Trevor Noah [04:48]: "Sometimes I think the phrase 'good problem' robs us of our ability to feel what we're feeling."
Discussion Points:
Trevor Noah explores how an artist's fame can distort audience perceptions of their work.
Notable Quote:
Trevor Noah [07:03]: "Fame interferes with how art can be perceived. Audiences listen through the lens of who you are, not just what you're saying."
Discussion Points:
The conversation delves into Chimamanda's latest work, "Dream Counts," analyzing its themes, character development, and societal commentary.
Notable Quotes:
Trevor Noah [10:03]: "Every single one of the stories in the book reflects how we experience love in our lives."
Chimamanda Ngozi Adichie [22:55]: "It's my most grown-up novel, embracing uncertainty without needing all the answers."
Discussion Points:
Chimamanda and Trevor discuss the increasing polarization within American academia and its broader societal implications.
Notable Quotes:
Chimamanda Ngozi Adichie [16:00]: "In most of Africa, people know you can disagree and still maintain relationships. That's not the case in the US."

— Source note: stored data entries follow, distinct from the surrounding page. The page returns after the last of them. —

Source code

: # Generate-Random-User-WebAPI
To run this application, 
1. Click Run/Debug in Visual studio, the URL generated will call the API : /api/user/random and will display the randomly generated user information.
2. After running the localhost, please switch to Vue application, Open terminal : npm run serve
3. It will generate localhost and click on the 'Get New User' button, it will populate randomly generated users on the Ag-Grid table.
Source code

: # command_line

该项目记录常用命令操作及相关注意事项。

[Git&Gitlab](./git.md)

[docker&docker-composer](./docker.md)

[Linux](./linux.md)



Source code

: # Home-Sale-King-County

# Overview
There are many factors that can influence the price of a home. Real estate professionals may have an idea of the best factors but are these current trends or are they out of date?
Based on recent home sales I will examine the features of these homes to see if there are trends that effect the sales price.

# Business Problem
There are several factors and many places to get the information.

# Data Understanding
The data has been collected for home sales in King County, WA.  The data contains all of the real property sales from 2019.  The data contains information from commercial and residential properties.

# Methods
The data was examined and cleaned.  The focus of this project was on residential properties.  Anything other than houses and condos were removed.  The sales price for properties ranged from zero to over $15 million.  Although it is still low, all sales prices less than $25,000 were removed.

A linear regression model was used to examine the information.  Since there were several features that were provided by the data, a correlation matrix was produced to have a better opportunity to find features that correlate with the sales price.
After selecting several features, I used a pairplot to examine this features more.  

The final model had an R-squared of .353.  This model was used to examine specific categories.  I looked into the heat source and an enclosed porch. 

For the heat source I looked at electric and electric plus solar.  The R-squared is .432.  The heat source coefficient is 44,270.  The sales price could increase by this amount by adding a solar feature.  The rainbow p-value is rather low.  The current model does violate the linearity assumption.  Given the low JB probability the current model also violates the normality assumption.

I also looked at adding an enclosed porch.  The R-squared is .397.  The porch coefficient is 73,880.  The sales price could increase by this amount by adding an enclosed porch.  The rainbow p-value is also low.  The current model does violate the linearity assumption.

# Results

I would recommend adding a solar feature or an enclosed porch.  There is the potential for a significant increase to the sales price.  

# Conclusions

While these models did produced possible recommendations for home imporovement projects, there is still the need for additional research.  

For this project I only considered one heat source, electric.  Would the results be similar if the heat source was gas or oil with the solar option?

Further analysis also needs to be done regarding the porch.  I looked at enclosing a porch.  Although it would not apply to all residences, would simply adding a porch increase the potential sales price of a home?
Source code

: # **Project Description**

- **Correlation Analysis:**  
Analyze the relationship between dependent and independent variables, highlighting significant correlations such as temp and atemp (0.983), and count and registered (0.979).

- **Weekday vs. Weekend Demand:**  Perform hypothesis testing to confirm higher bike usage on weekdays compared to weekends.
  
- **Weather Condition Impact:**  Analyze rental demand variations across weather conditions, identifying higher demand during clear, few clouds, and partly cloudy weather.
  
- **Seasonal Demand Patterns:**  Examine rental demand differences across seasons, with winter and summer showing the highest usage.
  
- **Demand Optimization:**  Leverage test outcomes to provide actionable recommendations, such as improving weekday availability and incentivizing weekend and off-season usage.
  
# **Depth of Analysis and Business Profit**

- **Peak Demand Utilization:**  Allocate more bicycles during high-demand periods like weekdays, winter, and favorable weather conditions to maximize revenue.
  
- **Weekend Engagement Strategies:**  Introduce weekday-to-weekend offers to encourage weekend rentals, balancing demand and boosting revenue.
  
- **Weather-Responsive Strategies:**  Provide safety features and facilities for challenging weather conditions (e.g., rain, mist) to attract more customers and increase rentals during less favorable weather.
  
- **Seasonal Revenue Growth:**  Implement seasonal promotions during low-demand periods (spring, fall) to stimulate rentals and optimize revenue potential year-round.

Trevor Noah [15:03]: "People wear their politics on their sleeves, which taints how we interact."
Discussion Points:
The conversation examines how social media algorithms contribute to misinformation and erode trust in institutions.
Notable Quotes:
Trevor Noah [61:02]: "Social media gives us a flattened view of people. Extreme views get amplified because they inflame us the most."
Chimamanda Ngozi Adichie [72:10]: "The foundation of America's academia problem is money. The high school fees and entitlements create institutional distrust."
Discussion Points:
Chimamanda emphasizes the unique position of fiction in exploring the depths of human motivation and societal structures.
Notable Quotes:
Chimamanda Ngozi Adichie [41:19]: "Fiction allows us to explore the terrain of the human heart in ways journalism cannot."
Trevor Noah [99:49]: "Fiction creates the most real reality. It allows me to respond to messages without questioning their authenticity."
Discussion Points:
The duo discusses the repercussions of institutional failures, such as the CDC's handling of COVID-19, on public trust and individual decision-making.
Notable Quotes:
Chimamanda Ngozi Adichie [97:11]: "When institutions lie, it leads to a destabilization of trust that is hard to rebuild."
Trevor Noah [97:00]: "When experts lie with good intentions, it damages the baseline trust people have in institutions."
Discussion Points:
The conversation concludes with a focus on fostering empathy and responsible discourse in an increasingly polarized society.
Notable Quotes:
Chimamanda Ngozi Adichie [93:30]: "We need compassion and the ability to understand multiple points of view."
Trevor Noah [90:50]: "We should not take for granted the complexities of people's beliefs shaped by their environments."
Discussion Points:
Trevor Noah wraps up the episode by acknowledging the depth of the conversation and the invaluable insights shared by Chimamanda Ngozi Adichie and Christiana. The discussion underscores the enduring relevance of fiction in navigating and understanding the complexities of the modern world.
This summary captures the essence of the episode "The Reality of Fiction," highlighting the key themes and memorable quotes that offer listeners a comprehensive understanding of the rich discussions between Trevor Noah, Chimamanda Ngozi Adichie, and Christiana.